Zhu George, Lizotte Dan, Hoey Jesse
School of Computer Science, University of Waterloo, 200 University Avenue W., Waterloo, Ontario, Canada N2L 1Z2.
School of Computer Science, University of Waterloo, 200 University Avenue W., Waterloo, Ontario, Canada N2L 1Z2.
Artif Intell Med. 2014 May;61(1):21-34. doi: 10.1016/j.artmed.2014.04.001. Epub 2014 Apr 13.
To demonstrate the feasibility of using stochastic simulation methods for the solution of a large-scale Markov decision process model of on-line patient admissions scheduling.
The problem of admissions scheduling is modeled as a Markov decision process in which the states represent numbers of patients using each of a number of resources. We investigate current state-of-the-art real time planning methods to compute solutions to this Markov decision process. Due to the complexity of the model, traditional model-based planners are limited in scalability since they require an explicit enumeration of the model dynamics. To overcome this challenge, we apply sample-based planners along with efficient simulation techniques that given an initial start state, generate an action on-demand while avoiding portions of the model that are irrelevant to the start state. We also propose a novel variant of a popular sample-based planner that is particularly well suited to the elective admissions problem.

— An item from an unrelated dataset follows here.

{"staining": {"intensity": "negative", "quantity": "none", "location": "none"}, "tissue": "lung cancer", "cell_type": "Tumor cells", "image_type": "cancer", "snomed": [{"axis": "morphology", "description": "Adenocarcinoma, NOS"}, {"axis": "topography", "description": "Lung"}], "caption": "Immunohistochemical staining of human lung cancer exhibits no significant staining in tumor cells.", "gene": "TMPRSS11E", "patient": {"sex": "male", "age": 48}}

Results show that the stochastic simulation methods allow for the problem size to be scaled by a factor of almost 10 in the action space, and exponentially in the state space. We have demonstrated our approach on a problem with 81 actions, four specialities and four treatment patterns, and shown that we can generate solutions that are near-optimal in about 100s.
Sample-based planners are a viable alternative to state-based planners for large Markov decision process models of elective admissions scheduling.

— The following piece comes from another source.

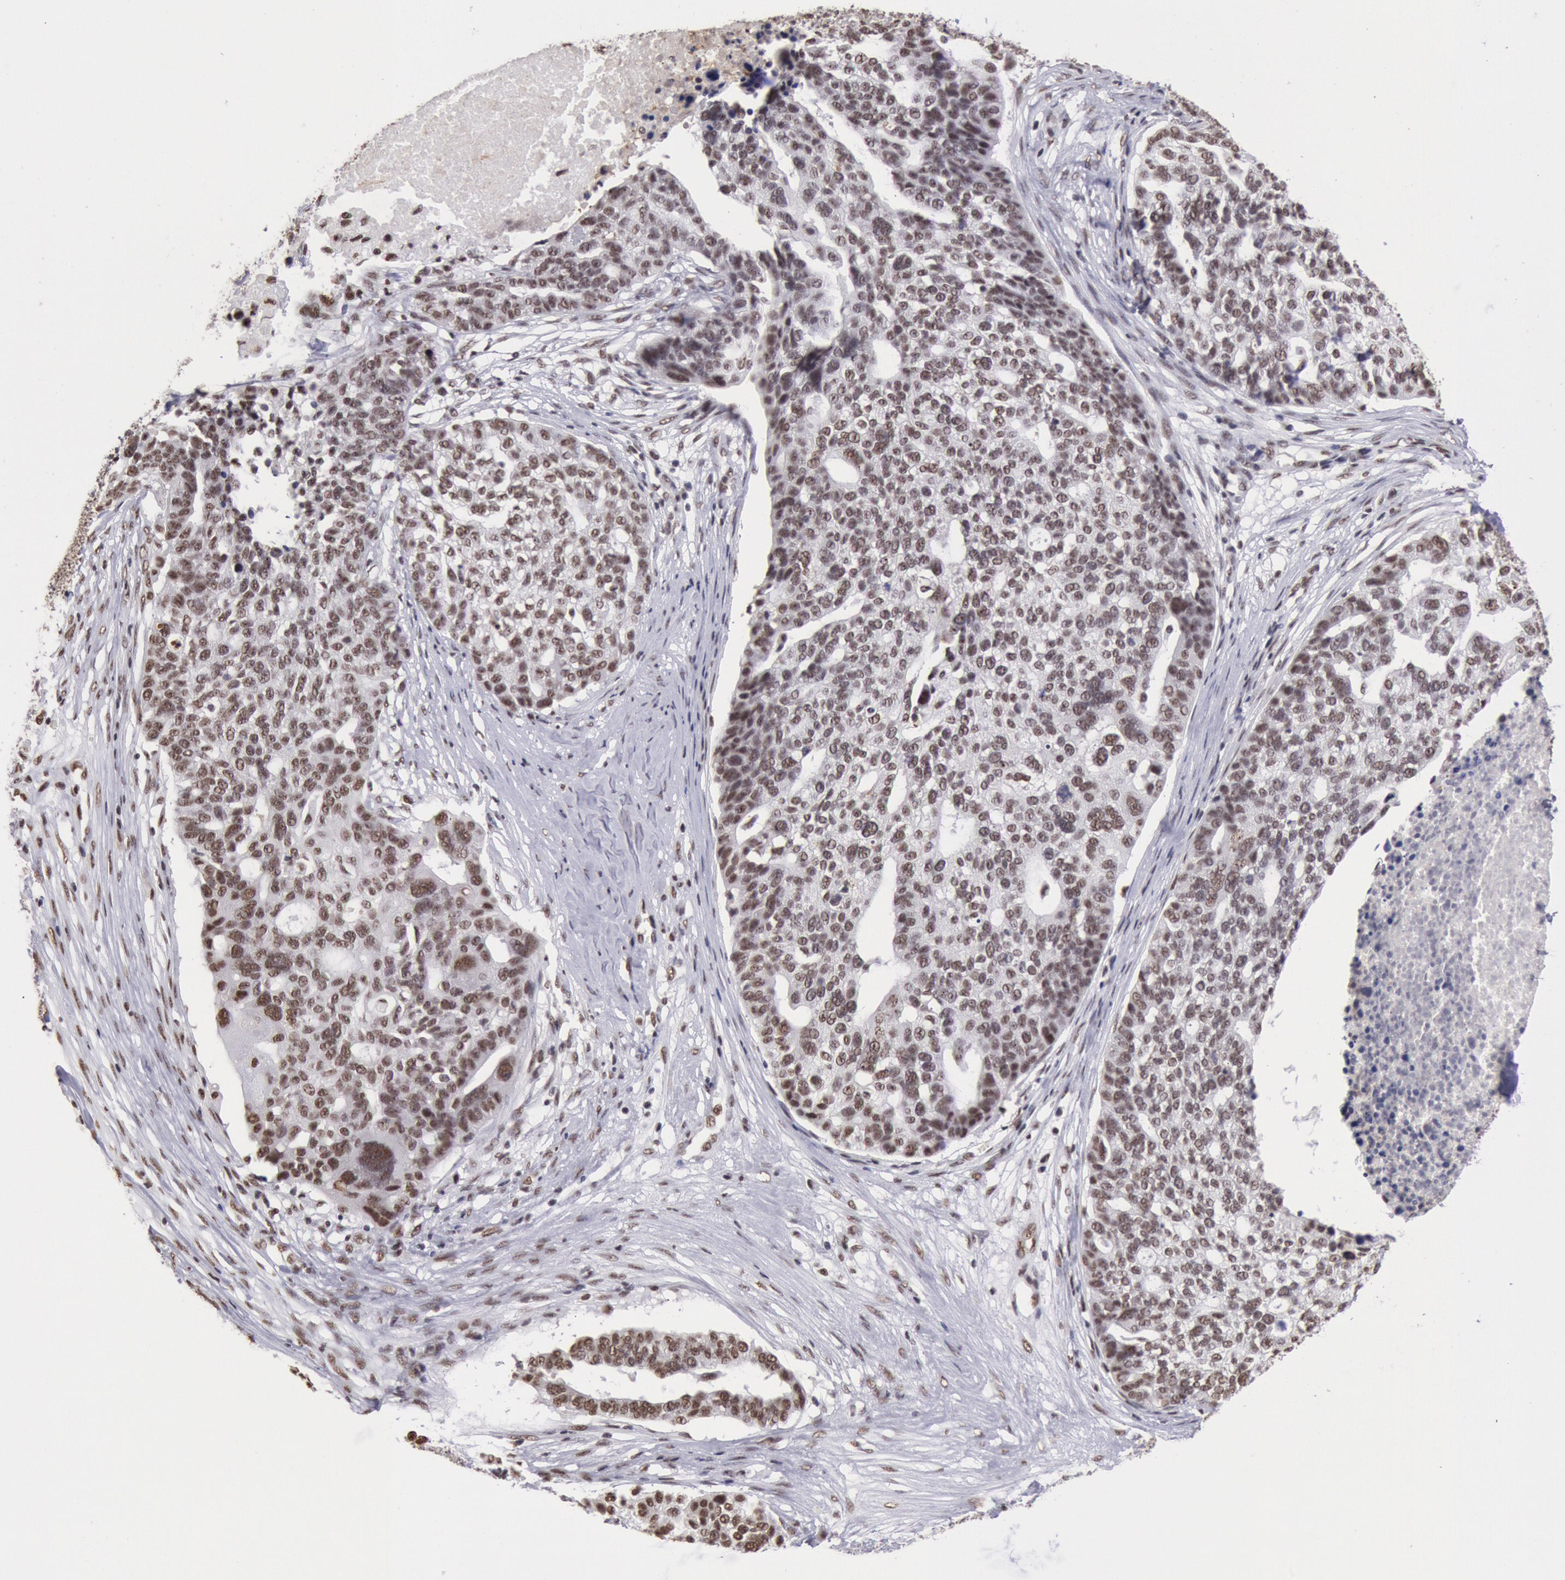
{"staining": {"intensity": "moderate", "quantity": ">75%", "location": "nuclear"}, "tissue": "ovarian cancer", "cell_type": "Tumor cells", "image_type": "cancer", "snomed": [{"axis": "morphology", "description": "Cystadenocarcinoma, serous, NOS"}, {"axis": "topography", "description": "Ovary"}], "caption": "The image exhibits a brown stain indicating the presence of a protein in the nuclear of tumor cells in serous cystadenocarcinoma (ovarian).", "gene": "SNRPD3", "patient": {"sex": "female", "age": 59}}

证明使用随机模拟方法解决在线患者入院调度大规模马尔可夫决策过程模型的可行性。
将入院调度问题建模为一个马尔可夫决策过程,其中状态表示使用多种资源中每种资源的患者数量。我们研究当前最先进的实时规划方法来计算该马尔可夫决策过程的解决方案。由于模型的复杂性,传统的基于模型的规划器在可扩展性方面受到限制,因为它们需要对模型动态进行显式枚举。为了克服这一挑战,我们应用基于样本的规划器以及高效的模拟技术,给定初始起始状态,按需生成动作,同时避开与起始状态无关的模型部分。我们还提出了一种流行的基于样本的规划器的新颖变体,它特别适合选择性入院问题。
结果表明,随机模拟方法在动作空间中可将问题规模扩大近10倍,在状态空间中呈指数级扩大。我们在一个具有81个动作、四个专科和四种治疗模式的问题上展示了我们的方法,并表明我们可以在大约100秒内生成接近最优的解决方案。
对于选择性入院调度的大型马尔可夫决策过程模型,基于样本的规划器是基于状态的规划器的可行替代方案。